- **Selected extract**
Dementia is not often thought of as a terminal illness, but carers of those with the disease know that the final months can be as distressing as any other.
One man, who wanted to be known only as Mr K, told of how his 90-year-old father used to fall sick and had to be warded every two months on average.
"He refused to stay in the hospital," the 50-year-old recalled. "The nurses would come in and see him on the floor beside the bed. It was obvious that he was trying to run away."
Patients like these are why a pilot programme has been started to provide palliative care for advanced dementia patients at home.
The initiative, called Temasek Cares - Project Dignity, was jointly set up by Tan Tock Seng Hospital, Dover Park Hospice, and non-profit organisation Temasek Cares last October.
Patients are referred by the hospital and visited at home by hospice staff. Temasek Cares - the philanthropic arm of Temasek Holdings - is providing $2 million in funding over three years.
Programme director Allyn Hum said that advanced dementia patients are prone to infections and often admitted to hospital by their family members.
"But when these patients get sick and go to hospital, they get very frightened," she said. "It's hard to see this, and makes us think: 'Why aren't we caring for them at home?'"
Her team - including doctors, nurses and social workers - teaches family members what to expect during the final stage of dementia. The frequency of home visits ranges from once a day to once a month, depending on a patient's condition.
Family members of those on the scheme can also call a round-the-clock hotline for help in emergencies.
"The main thing is knowing that there is someone you can turn to for advice," said a 57-year-old whose mother is on the scheme.
The man, who wanted to be known only as Mr Koh, said: "Prior to this, if her heart beats fast, we would panic and call the ambulance."

- **Listed entries**
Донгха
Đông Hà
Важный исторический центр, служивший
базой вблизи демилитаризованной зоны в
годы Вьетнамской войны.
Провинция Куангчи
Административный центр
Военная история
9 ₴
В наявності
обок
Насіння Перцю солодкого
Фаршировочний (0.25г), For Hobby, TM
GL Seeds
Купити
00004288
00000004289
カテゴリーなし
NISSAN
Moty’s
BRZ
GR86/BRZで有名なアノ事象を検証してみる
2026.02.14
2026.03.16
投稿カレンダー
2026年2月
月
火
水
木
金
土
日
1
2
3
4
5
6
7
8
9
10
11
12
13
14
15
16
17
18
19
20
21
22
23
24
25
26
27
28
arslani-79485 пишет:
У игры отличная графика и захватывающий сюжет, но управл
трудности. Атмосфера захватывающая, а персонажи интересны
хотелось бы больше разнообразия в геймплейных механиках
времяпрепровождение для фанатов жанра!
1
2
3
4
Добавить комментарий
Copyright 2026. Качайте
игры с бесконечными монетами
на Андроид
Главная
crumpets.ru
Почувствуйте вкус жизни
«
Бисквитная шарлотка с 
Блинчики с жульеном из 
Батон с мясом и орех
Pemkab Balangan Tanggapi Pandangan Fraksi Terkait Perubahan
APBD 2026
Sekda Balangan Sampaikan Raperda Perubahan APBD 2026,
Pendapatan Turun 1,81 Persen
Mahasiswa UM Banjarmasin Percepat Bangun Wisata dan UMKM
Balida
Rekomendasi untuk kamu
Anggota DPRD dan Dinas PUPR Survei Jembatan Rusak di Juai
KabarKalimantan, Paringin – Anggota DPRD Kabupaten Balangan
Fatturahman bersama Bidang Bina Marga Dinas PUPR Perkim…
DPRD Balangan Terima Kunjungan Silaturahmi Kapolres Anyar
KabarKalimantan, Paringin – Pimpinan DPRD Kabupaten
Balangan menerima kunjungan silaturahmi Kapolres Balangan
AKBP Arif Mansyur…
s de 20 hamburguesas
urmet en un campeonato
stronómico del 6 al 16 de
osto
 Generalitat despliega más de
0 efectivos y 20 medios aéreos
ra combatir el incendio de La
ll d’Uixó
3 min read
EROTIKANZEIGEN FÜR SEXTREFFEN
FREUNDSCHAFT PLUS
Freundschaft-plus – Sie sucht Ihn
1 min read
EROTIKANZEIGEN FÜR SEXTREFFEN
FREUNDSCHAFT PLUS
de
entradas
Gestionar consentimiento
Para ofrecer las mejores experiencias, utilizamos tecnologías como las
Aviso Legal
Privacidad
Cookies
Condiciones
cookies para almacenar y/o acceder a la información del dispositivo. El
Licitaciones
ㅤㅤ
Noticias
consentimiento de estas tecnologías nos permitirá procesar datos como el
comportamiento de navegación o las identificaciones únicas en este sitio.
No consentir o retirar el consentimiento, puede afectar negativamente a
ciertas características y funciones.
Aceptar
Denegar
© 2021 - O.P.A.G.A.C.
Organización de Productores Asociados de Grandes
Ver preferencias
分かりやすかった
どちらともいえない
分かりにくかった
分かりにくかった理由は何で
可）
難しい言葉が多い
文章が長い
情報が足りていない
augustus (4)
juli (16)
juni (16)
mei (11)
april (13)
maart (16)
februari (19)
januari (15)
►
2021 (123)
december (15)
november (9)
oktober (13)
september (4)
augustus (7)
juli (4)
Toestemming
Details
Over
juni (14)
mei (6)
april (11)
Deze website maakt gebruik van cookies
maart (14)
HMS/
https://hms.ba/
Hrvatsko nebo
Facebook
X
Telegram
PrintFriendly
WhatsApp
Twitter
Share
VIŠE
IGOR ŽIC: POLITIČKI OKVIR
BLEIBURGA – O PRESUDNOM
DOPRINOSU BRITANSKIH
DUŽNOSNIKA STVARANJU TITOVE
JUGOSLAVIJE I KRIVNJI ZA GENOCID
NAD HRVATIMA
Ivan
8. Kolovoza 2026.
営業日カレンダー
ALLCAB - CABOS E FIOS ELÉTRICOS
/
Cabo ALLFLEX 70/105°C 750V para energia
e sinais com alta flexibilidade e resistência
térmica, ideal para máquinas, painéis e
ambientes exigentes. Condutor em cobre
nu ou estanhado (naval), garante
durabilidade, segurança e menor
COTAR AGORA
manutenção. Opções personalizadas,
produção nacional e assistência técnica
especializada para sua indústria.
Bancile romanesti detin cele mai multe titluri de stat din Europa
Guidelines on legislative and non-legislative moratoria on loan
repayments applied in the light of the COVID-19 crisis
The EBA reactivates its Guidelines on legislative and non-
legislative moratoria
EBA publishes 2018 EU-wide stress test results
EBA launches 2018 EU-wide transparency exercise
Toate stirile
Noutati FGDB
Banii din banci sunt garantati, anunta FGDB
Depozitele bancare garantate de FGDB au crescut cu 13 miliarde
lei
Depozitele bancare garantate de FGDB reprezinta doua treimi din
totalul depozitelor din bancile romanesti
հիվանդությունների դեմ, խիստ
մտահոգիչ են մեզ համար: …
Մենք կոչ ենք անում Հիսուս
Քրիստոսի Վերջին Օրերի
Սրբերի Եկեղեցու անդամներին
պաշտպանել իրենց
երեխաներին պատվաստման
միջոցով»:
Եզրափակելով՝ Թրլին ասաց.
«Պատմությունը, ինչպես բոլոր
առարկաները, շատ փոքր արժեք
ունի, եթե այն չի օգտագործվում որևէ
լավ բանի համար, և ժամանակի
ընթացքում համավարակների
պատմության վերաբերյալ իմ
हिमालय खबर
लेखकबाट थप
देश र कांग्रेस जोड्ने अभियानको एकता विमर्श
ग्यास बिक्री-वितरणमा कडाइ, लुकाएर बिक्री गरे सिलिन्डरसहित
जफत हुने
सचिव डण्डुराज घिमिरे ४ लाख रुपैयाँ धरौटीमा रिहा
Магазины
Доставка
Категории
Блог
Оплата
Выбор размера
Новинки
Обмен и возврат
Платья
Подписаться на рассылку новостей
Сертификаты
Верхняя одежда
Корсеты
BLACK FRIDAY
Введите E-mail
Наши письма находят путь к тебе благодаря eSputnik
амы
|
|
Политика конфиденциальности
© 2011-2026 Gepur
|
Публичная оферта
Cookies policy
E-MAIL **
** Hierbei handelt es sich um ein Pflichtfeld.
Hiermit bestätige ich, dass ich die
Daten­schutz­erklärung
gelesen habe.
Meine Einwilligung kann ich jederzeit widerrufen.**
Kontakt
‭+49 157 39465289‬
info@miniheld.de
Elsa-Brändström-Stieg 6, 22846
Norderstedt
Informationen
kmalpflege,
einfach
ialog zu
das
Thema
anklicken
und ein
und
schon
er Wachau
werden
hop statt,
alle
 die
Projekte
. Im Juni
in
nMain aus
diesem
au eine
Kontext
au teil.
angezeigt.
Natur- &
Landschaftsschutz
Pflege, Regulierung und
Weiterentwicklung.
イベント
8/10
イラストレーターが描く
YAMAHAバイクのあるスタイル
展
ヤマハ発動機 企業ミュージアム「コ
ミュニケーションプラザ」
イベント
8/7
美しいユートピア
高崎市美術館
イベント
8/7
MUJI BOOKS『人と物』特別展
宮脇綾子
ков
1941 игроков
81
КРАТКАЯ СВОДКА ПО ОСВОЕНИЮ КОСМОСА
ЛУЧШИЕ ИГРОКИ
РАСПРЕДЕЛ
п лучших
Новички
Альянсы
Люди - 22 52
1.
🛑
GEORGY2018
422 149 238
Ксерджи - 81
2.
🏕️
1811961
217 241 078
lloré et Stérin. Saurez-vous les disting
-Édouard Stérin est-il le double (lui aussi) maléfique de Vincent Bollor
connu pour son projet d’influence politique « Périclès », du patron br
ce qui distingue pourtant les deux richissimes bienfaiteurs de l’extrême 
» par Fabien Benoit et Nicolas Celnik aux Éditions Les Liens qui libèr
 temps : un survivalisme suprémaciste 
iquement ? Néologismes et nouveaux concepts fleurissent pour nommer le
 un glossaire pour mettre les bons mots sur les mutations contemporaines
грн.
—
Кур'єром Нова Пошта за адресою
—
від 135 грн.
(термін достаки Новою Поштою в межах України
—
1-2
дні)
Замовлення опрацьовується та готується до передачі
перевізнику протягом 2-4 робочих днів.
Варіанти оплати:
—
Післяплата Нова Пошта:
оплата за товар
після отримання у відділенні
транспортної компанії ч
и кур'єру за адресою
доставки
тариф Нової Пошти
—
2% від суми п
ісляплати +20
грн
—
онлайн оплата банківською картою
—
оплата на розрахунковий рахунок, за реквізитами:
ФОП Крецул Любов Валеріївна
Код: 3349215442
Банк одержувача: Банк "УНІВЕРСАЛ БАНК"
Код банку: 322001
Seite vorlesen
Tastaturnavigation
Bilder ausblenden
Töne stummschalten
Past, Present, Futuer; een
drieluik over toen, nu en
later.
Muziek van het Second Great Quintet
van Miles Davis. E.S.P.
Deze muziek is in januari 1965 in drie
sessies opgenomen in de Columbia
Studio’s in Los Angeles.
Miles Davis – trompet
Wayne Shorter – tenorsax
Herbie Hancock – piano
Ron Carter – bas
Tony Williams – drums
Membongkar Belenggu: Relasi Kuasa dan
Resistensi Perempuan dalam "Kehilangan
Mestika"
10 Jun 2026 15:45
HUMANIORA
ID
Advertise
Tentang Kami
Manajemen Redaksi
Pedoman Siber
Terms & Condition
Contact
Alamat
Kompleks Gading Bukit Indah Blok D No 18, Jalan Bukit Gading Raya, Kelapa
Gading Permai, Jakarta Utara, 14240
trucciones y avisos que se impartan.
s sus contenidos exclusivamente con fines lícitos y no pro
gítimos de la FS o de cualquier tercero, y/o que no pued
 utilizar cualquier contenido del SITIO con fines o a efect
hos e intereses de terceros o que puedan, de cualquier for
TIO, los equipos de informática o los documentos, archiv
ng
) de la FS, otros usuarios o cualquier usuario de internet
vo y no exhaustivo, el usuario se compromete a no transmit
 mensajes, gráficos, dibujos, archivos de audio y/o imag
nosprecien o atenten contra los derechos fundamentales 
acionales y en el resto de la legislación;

- **What the task requires**
Answer these questions from the article on home palliative care for dementia patients:
(a) How much funding is Temasek Cares providing, and over what period?
(b) How often does hospice staff visit patients at home?
(c) Before joining the scheme, what did Mr Koh's family do if his mother's heart beat fast?

- **Your solution**
(a) $2 million over three years.
(b) From once a day to once a month, depending on the patient's condition.
(c) They would panic and call the ambulance.